Superata la prima, superficiale sensazione di fastidio per uno scetticismo che non era scetticismo, ma curiosità e disincanto, ho quindi rallentato la lettura perché non volevo terminare questo libro. E’ stato un grande, prezioso compagno, e una guida. E’ stato un libro avventuroso, emozionante, divertente e avvincente, e anche istruttivo, perché contiene un compendio semplice ma abbastanza dettagliato di filosofie orientali, una storia della spiritualità e della ricerca filosofica. Non è un libro teorico o teosofico, non è noioso, mai, né pedante, è anzi veloce, profondo. E’ un libro perfetto, penso di poterlo affermare con tranquillità. E Tiziano Terzani, che ci guida in questa avventura fino agli ultimi giorni sull’Himalaya, quando il suo tempo sta ormai finendo, è un maestro, forse l’unico grande sadhu mai vissuto in Italia; è anche un amico sincero, un amico spiritoso, arguto, disponibile, che sa farci ridere, che ci racconta storie meravigliose, che traccia ritratti irresistibili di tipi strani, e ci aiuta a capire.

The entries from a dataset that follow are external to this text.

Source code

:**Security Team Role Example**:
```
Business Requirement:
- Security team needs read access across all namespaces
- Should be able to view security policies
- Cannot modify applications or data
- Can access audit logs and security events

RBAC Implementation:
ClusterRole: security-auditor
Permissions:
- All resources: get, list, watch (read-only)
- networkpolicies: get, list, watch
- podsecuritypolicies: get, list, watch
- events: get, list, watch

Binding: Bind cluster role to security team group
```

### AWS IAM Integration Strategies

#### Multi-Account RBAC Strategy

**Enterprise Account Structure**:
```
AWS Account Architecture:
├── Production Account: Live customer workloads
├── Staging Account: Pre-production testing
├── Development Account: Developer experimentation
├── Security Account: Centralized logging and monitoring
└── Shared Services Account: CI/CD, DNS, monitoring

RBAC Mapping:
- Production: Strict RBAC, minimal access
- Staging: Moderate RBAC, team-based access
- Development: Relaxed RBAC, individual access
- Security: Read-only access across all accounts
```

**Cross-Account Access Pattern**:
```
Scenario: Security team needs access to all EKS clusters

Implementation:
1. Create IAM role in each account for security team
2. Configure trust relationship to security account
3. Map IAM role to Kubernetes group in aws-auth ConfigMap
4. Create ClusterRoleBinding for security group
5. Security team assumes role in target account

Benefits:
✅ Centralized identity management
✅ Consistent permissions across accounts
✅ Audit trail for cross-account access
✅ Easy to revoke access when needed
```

Ed è con lui, e con questo suo ultimo lavoro, che auguro Buon Natale a tutti, con un pensiero particolare alle persone sole, a chi, in questi giorni di frenesia, non ha con chi organizzare il cenone, con chi scambiarsi i regali. Per loro riporto questo passo della Bhagavad Gita: "l'uomo saldo, che sopporta con animo uguale dolore e piacere, è un saggio pronto per l'immortalità".
4 commenti:
Durante la lettura mi sono venute in mente due citazioni... Una è di Pessoa: "Il più grande dominio di noi stessi consiste nell'indifferenza verso noi stessi, il considerarsi, anima e corpo, come la casa e il parco dove il destino ha voluto farci passare la vita."
L'altra di Montaigne: "Noi non siamo mai in noi, siamo sempre al di là."
Buone feste
maline
Viene voglia di leggerlo. Un pensierino comunque l'avevo già.
"Individualismo borghese": esiste ancora?
Mi associo agli auguri alle persone sole e malate.
Ho comprato quel libro attratta dal titolo, dalla metafora della giostra, dall'idea dell'ultimo viaggio.
L'ho li' sul comodino, lo guardo...non so quando cominciare.
la ricerca dell'essenza vitale non dovrebbe essere l'ultimo viaggio...
Una di queste sere, forse saro' un po' piu' .....un po' piu' serena e allora saliro' sulla giostra.
Si un abbraccio a chi e' solo.
alle centinaia di anziani parcheggiati dai parenti abbienti nelle corsie di ospedale, come si legge sul messaggero di oggi...
pap
E' un termine fuori moda, ma costituisce sempre un significante adeguato a un certo modo di "essere" occidentale, un pensiero sostanzialmente pessimista, scettico, chiuso nelle proprie certezze.
Pap, ribadisco che non è un libro triste, non è "l'ultimo viaggio" verso la fine, verso il nulla; è "ultimo" perché il suo autore è scompraso, in quel senso.
Ho letto tre volte le tue citazioni maline, e mi sembrano pertinenti, specialmente la prima.